Yang penting bukan hanya memilih presiden saja, tapi mengenal calon perwakilan
di DPR dan DPD berikut kepentingan yang dibawanya sama krusialnya. Saya sendiri
sudah lupa di kertas suara DPR pada pemilu 2014 pilih siapa dan bertanya-tanya apakah
ia juga salah satu yang terlibat dalam pengambilan keputusan-keputusan kontroversial
yang didemo sekarang. Demikian juga pada Pemilu 2019, saya menyesal sudah
memilih asal-asalan.
Bahwa orang-orang
yang kita pilih untuk mewakili kita di pemerintahan akan berjuang demi semata-mata
kepentingan kita adalah sebuah ilusi.

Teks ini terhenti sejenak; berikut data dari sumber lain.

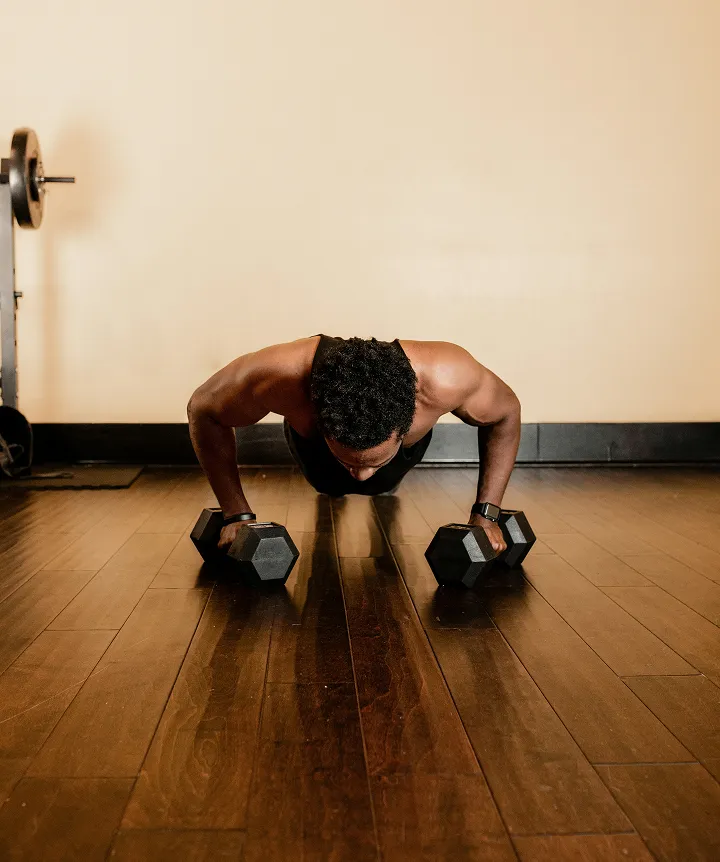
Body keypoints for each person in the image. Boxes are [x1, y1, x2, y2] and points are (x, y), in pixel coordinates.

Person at [187, 335, 520, 553]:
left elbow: (506, 412)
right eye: (352, 463)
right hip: (316, 462)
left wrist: (486, 514)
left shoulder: (448, 377)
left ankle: (372, 464)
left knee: (380, 483)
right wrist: (236, 514)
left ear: (409, 422)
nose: (361, 475)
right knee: (332, 483)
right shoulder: (277, 376)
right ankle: (348, 461)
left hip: (399, 464)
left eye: (372, 462)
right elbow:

Demikian juga ilusi bahwa pembangunan
infrastruktur oleh negara adalah satu-satunya jalan menuju kemakmuran. Kebakaran
hutan dan lahan serta konflik di Papua buktinya. Ilusi dibangun atas kepercayaan
dan ketidaktahuan. Ketika kepercayaan terhadap wakil-wakil rakyat merapuh, jalanan
adalah tempat lampu merah dinyalakan. Aksi mahasiswa adalah peluit peringatan.
Kran-kran pengetahuan dibuka ke jalan-jalan.
Mishil bilang, you can’t reign without illusion. Pengetahuan
yang diberikan pada rakyat yang tidak siap hanya akan menimbulkan kekacauan. Tapi
mereka akan belajar, kata Deokman. Saya belajar. Democracy
is indeed noisy. And the march is never for nothing.